Mal-Mo-E: The Secret Mission is a 2019 South Korean historical comedy-drama film written and directed by Eom Yu-na. It was released on January 9, 2019. The title refers to an old Korean dialect word which roughly translates to "collecting vocabularies."

==Synopsis==
Imprisoned several times during the 1940s, when Korea was under Japanese occupation, Kim Pan-Soo is illiterate and does not know how to read or write Korean Hangul or any other language. The teaching of Korean in the schools is banned by the Imperial Japanese government. He meets a representative of the Korean Language Society and joins forces to publish a dictionary of the Korean language. The story is a fictional treatment of both the work of the Korean Language Society and the 1942 Korean Language Society Incident.

== Historical context ==
The film is based on historical events in Korea during the late 1930s to 1940s. When Korea was under Japanese Imperial rule, the Korean language was "demoted" in status and significance and eventually outright banned in 1938 in favor of the Japanese language. The characters were based on the real-life scholars and members of the Korean Language Society who continued working on the dictionary even after the ban was enforced. In 1942, more than thirty of the group were arrested and imprisoned by the Japanese and two died in prison. The Korean Language Society did not resume activities until Korea re-gained independence after Japan surrendered to the Allies in 1945.

== Reception ==
The film debuted on top of the South Korean box office, where it earned $8.96 million from 1.19 million admissions between Wednesday and Sunday.

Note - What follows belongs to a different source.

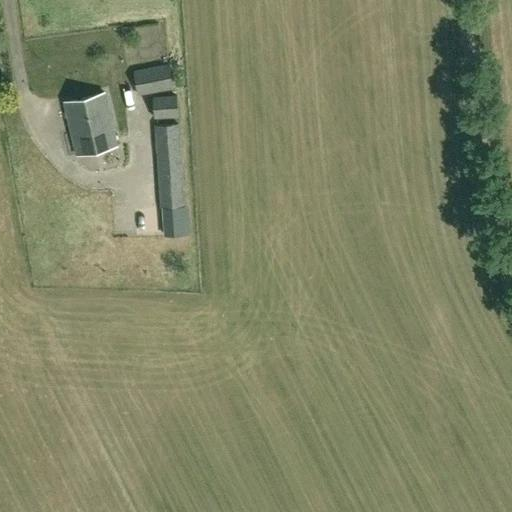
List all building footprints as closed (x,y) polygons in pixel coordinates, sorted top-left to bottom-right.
[(135,72),(139,94),(174,88),(170,66),(135,72)] [(66,102),(78,155),(119,146),(106,93),(66,102)] [(180,117),(178,95),(155,97),(156,119),(180,117)] [(187,220),(186,206),(180,124),(156,126),(162,207),(166,207),(167,222),(187,220)] [(159,235),(161,283),(188,282),(186,234),(159,235)]
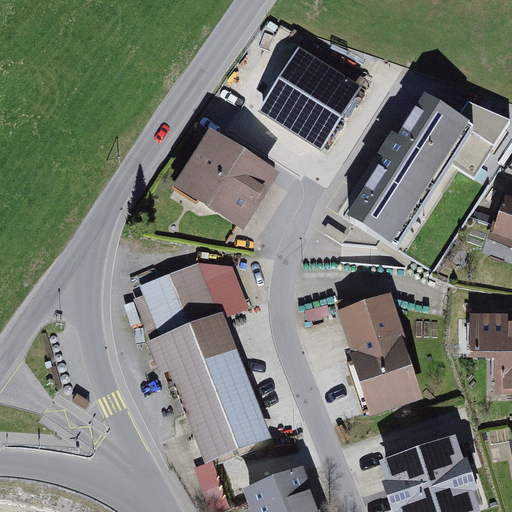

Local reviews of the film were largely positive, with South Korean English-language newspaper The Korea Times commending the film for being able to tell "the same old story of these historical figures....but in a fashionable way".

== Movie Information ==

- On December 18, 2018, at the entrance of Lotte Cinema Konkuk University, the press preview of <Malmoi> was attended by director Eom Yu-na and the two main actors Yoo Hae-jin and Yoon Kye-sang.
- Mal-Mo-E, which was released on January 9, 2019 (Wednesday), was screened 4,853 times on 1077 screens on the opening day, and attracted 122,458 audiences. By the 13th (Sunday), the first weekend, 1.18 million viewers were received. The final theater audience is 2.8 million.